Подсобное помещение оказалось на удивление чистым, опрятным и даже уютным. Пока Палек торопливо мылся под душевой лейкой в углу, Куна исподтишка рассматривала его гибкое поджарое тело. А он вполне ничего, решила она про себя в конце концов. Интересно, каков он в постели? Можно выяснить сегодня вечерком… Только где? Не домой же его тащить! От матери потом не отвяжешься, будет сто лет приставать с расспросами.
— Ку, неужели тебе звери не понравились? — с непонятной интонацией спросил Палек, одеваясь. — Совсем-совсем?
— Ну почему не понравились, — вежливо откликнулась девушка. — Вполне мило. Та лошадка, как ее, Барсучиха, такая… — Она покрутила пальцами в воздухе, подыскивая определение.
— Понятно, — вздохнул Палек, заправляя в шорты рубаху и подхватывая небольшой рюкзачок. — Ну, пошли. Да расслабься ты, времени полно.
Сирены цунами-предупреждения они услышали, когда только-только вышли из служебного выхода. Куна вздрогнула и нахмурилась.
— Лика, — неуверенно спросила она, — а может, не стоит туда ходить? Ну, на открытие? Все-таки волна, а там мост…
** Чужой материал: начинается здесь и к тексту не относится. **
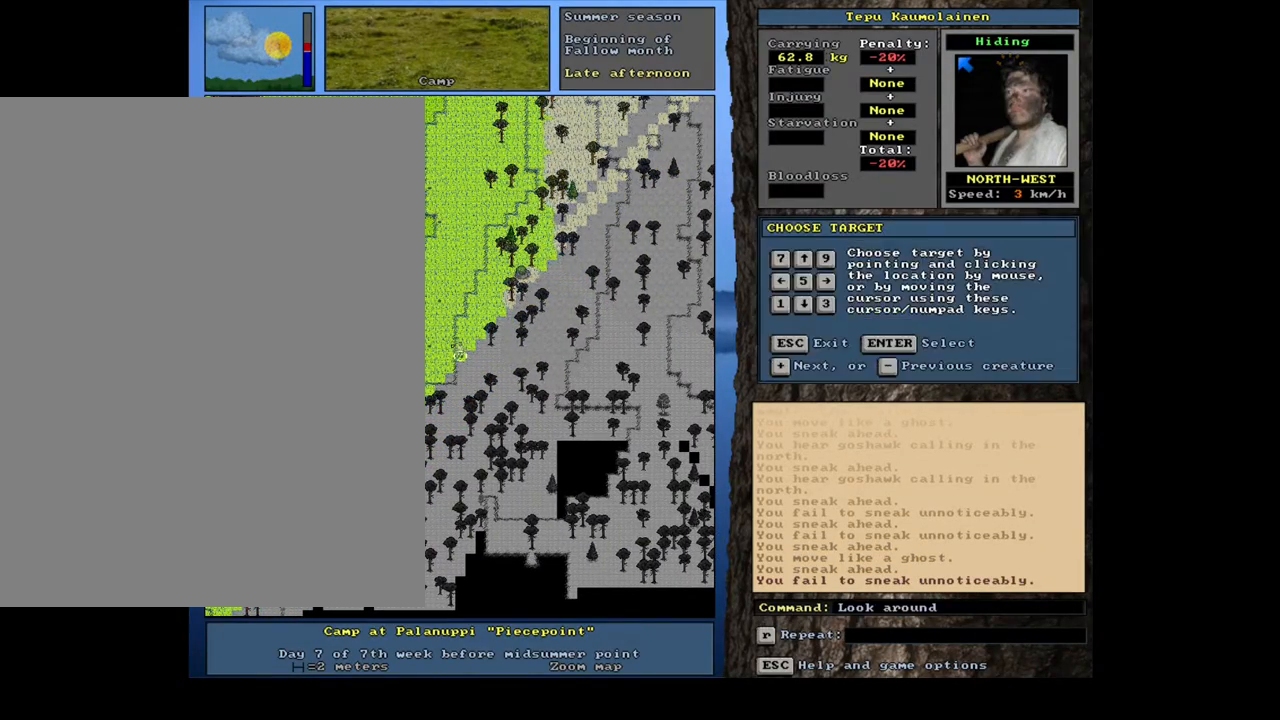
{"keys": ["equals", "l", "shift_l"], "mouse": [], "events": [[67, "f3", "up"], [383, "shift_l", "down"], [450, "equals", "down"]]}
— Глупая! — рассмеялся Палек, направляясь к платформе монорельса. Он ловко лавировал в толпе, и девушка с трудом за ним поспевала. — От моста до воды почти сто пятьдесят саженей. Да мост же специально строили так, чтобы цунами до него не доставали никогда и ни за что. На лишних сорок саженей подняли из-за разных паникеров-перестраховщиков. Тут целый общественный комитет против строительства собирался — взволнованные отцы семейств и почтенные домохозяйки заявляли, что мост представляет собой угрозу общественной безопасности, что он обязательно обвалится, что он портит прекрасный пейзаж, отвращая туристов и снижая стоимость землевладений, что строительство — пустой и никому не нужный расход средств налогоплательщиков, и без моста триста лет вокруг бухты ездили… Возле мэрии демонстрации устраивали, в суд кучу исков наподавали. Не слышала?
— Не-а. Я как-то за ним не следила. Ну, мост и мост…
— «Мост и мост»? — удивился Палек. — Ну ты даешь! Он же… Так, через полминуты поезд появится, давай быстрее, а то десять минут до следующего здесь торчать придется.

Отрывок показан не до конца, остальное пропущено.